ABOUT THIS EXERCISE:
Every record below should be printed exactly as it appears.

━━━━━━━━

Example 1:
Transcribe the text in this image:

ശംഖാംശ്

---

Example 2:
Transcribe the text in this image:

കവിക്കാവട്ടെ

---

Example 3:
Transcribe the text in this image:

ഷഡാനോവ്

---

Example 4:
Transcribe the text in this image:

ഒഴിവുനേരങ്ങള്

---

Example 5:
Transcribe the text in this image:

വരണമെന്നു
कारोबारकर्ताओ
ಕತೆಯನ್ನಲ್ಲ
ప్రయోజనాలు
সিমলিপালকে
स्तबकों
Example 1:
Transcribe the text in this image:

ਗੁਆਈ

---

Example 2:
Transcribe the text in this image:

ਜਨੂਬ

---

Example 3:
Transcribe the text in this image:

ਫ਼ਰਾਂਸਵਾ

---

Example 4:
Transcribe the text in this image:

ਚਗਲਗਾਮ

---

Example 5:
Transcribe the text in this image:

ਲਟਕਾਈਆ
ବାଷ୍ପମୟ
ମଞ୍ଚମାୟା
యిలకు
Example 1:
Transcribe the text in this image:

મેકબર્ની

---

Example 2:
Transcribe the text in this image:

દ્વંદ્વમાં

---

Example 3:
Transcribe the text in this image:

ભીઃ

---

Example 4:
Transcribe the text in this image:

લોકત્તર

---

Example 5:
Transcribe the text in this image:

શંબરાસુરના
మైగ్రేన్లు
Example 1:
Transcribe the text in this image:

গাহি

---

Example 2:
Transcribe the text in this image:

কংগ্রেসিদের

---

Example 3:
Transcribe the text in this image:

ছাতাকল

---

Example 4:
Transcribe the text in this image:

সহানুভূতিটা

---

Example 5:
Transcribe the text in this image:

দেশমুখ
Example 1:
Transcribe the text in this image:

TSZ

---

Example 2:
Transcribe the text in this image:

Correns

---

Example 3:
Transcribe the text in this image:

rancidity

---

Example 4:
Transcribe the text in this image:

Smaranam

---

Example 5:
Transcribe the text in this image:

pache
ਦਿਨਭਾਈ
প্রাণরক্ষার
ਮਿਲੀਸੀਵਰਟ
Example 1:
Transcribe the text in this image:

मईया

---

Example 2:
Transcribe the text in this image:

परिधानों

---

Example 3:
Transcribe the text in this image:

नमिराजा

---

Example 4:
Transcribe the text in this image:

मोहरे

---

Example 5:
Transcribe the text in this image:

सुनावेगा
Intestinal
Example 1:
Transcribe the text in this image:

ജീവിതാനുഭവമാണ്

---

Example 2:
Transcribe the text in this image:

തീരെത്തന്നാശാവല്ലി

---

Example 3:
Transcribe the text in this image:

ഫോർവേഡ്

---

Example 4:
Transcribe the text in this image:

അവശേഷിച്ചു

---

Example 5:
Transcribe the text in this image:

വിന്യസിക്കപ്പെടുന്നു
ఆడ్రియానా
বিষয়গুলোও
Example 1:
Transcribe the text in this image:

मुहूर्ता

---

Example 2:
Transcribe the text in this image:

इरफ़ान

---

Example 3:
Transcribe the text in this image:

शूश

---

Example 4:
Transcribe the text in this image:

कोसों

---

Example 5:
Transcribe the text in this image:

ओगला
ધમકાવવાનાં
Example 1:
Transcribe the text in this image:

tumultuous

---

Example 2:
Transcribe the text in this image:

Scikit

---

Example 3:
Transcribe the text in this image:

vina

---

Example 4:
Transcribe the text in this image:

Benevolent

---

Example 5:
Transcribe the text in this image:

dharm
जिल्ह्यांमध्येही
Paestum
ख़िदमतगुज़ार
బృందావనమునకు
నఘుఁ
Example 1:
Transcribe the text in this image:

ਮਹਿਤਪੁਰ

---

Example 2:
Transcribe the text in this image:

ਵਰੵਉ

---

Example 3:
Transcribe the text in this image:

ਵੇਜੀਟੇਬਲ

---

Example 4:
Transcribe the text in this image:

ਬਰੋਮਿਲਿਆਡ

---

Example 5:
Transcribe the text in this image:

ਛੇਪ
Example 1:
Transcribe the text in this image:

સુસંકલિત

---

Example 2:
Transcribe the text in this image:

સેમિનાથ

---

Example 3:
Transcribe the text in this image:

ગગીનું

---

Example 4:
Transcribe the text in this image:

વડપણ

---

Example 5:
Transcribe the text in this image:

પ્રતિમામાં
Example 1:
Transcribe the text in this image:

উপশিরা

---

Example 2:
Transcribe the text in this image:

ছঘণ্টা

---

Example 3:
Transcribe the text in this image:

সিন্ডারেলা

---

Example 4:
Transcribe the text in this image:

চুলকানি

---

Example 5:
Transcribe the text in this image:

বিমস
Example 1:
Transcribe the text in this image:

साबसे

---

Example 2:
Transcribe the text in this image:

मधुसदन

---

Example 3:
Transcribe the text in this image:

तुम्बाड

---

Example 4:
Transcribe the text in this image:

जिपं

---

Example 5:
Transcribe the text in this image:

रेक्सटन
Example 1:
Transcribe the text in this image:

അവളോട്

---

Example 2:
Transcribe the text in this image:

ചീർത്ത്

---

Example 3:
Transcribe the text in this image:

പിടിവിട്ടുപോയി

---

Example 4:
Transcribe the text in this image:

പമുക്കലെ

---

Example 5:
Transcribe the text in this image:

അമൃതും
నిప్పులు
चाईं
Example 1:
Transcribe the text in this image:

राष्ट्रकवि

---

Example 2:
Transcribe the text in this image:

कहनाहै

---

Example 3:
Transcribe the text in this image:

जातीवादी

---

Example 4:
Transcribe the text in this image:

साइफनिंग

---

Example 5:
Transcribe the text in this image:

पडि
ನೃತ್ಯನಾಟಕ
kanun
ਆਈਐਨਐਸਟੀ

━━━━━━━━

THE COMPLETED TASK:
Example 1:
Transcribe the text in this image:

ശംഖാംശ്

---

Example 2:
Transcribe the text in this image:

കവിക്കാവട്ടെ

---

Example 3:
Transcribe the text in this image:

ഷഡാനോവ്

---

Example 4:
Transcribe the text in this image:

ഒഴിവുനേരങ്ങള്

---

Example 5:
Transcribe the text in this image:

വരണമെന്നു
कारोबारकर्ताओ
ಕತೆಯನ್ನಲ್ಲ
ప్రయోజనాలు
সিমলিপালকে
स्तबकों
Example 1:
Transcribe the text in this image:

ਗੁਆਈ

---

Example 2:
Transcribe the text in this image:

ਜਨੂਬ

---

Example 3:
Transcribe the text in this image:

ਫ਼ਰਾਂਸਵਾ

---

Example 4:
Transcribe the text in this image:

ਚਗਲਗਾਮ

---

Example 5:
Transcribe the text in this image:

ਲਟਕਾਈਆ
ବାଷ୍ପମୟ
ମଞ୍ଚମାୟା
యిలకు
Example 1:
Transcribe the text in this image:

મેકબર્ની

---

Example 2:
Transcribe the text in this image:

દ્વંદ્વમાં

---

Example 3:
Transcribe the text in this image:

ભીઃ

---

Example 4:
Transcribe the text in this image:

લોકત્તર

---

Example 5:
Transcribe the text in this image:

શંબરાસુરના
మైగ్రేన్లు
Example 1:
Transcribe the text in this image:

গাহি

---

Example 2:
Transcribe the text in this image:

কংগ্রেসিদের

---

Example 3:
Transcribe the text in this image:

ছাতাকল

---

Example 4:
Transcribe the text in this image:

সহানুভূতিটা

---

Example 5:
Transcribe the text in this image:

দেশমুখ
Example 1:
Transcribe the text in this image:

TSZ

---

Example 2:
Transcribe the text in this image:

Correns

---

Example 3:
Transcribe the text in this image:

rancidity

---

Example 4:
Transcribe the text in this image:

Smaranam

---

Example 5:
Transcribe the text in this image:

pache
ਦਿਨਭਾਈ
প্রাণরক্ষার
ਮਿਲੀਸੀਵਰਟ
Example 1:
Transcribe the text in this image:

मईया

---

Example 2:
Transcribe the text in this image:

परिधानों

---

Example 3:
Transcribe the text in this image:

नमिराजा

---

Example 4:
Transcribe the text in this image:

मोहरे

---

Example 5:
Transcribe the text in this image:

सुनावेगा
Intestinal
Example 1:
Transcribe the text in this image:

ജീവിതാനുഭവമാണ്

---

Example 2:
Transcribe the text in this image:

തീരെത്തന്നാശാവല്ലി

---

Example 3:
Transcribe the text in this image:

ഫോർവേഡ്

---

Example 4:
Transcribe the text in this image:

അവശേഷിച്ചു

---

Example 5:
Transcribe the text in this image:

വിന്യസിക്കപ്പെടുന്നു
ఆడ్రియానా
বিষয়গুলোও
Example 1:
Transcribe the text in this image:

मुहूर्ता

---

Example 2:
Transcribe the text in this image:

इरफ़ान

---

Example 3:
Transcribe the text in this image:

शूश

---

Example 4:
Transcribe the text in this image:

कोसों

---

Example 5:
Transcribe the text in this image:

ओगला
ધમકાવવાનાં
Example 1:
Transcribe the text in this image:

tumultuous

---

Example 2:
Transcribe the text in this image:

Scikit

---

Example 3:
Transcribe the text in this image:

vina

---

Example 4:
Transcribe the text in this image:

Benevolent

---

Example 5:
Transcribe the text in this image:

dharm
जिल्ह्यांमध्येही
Paestum
ख़िदमतगुज़ार
బృందావనమునకు
నఘుఁ
Example 1:
Transcribe the text in this image:

ਮਹਿਤਪੁਰ

---

Example 2:
Transcribe the text in this image:

ਵਰੵਉ

---

Example 3:
Transcribe the text in this image:

ਵੇਜੀਟੇਬਲ

---

Example 4:
Transcribe the text in this image:

ਬਰੋਮਿਲਿਆਡ

---

Example 5:
Transcribe the text in this image:

ਛੇਪ
Example 1:
Transcribe the text in this image:

સુસંકલિત

---

Example 2:
Transcribe the text in this image:

સેમિનાથ

---

Example 3:
Transcribe the text in this image:

ગગીનું

---

Example 4:
Transcribe the text in this image:

વડપણ

---

Example 5:
Transcribe the text in this image:

પ્રતિમામાં
Example 1:
Transcribe the text in this image:

উপশিরা

---

Example 2:
Transcribe the text in this image:

ছঘণ্টা

---

Example 3:
Transcribe the text in this image:

সিন্ডারেলা

---

Example 4:
Transcribe the text in this image:

চুলকানি

---

Example 5:
Transcribe the text in this image:

বিমস
Example 1:
Transcribe the text in this image:

साबसे

---

Example 2:
Transcribe the text in this image:

मधुसदन

---

Example 3:
Transcribe the text in this image:

तुम्बाड

---

Example 4:
Transcribe the text in this image:

जिपं

---

Example 5:
Transcribe the text in this image:

रेक्सटन
Example 1:
Transcribe the text in this image:

അവളോട്

---

Example 2:
Transcribe the text in this image:

ചീർത്ത്

---

Example 3:
Transcribe the text in this image:

പിടിവിട്ടുപോയി

---

Example 4:
Transcribe the text in this image:

പമുക്കലെ

---

Example 5:
Transcribe the text in this image:

അമൃതും
నిప్పులు
चाईं
Example 1:
Transcribe the text in this image:

राष्ट्रकवि

---

Example 2:
Transcribe the text in this image:

कहनाहै

---

Example 3:
Transcribe the text in this image:

जातीवादी

---

Example 4:
Transcribe the text in this image:

साइफनिंग

---

Example 5:
Transcribe the text in this image:

पडि
ನೃತ್ಯನಾಟಕ
kanun
ਆਈਐਨਐਸਟੀ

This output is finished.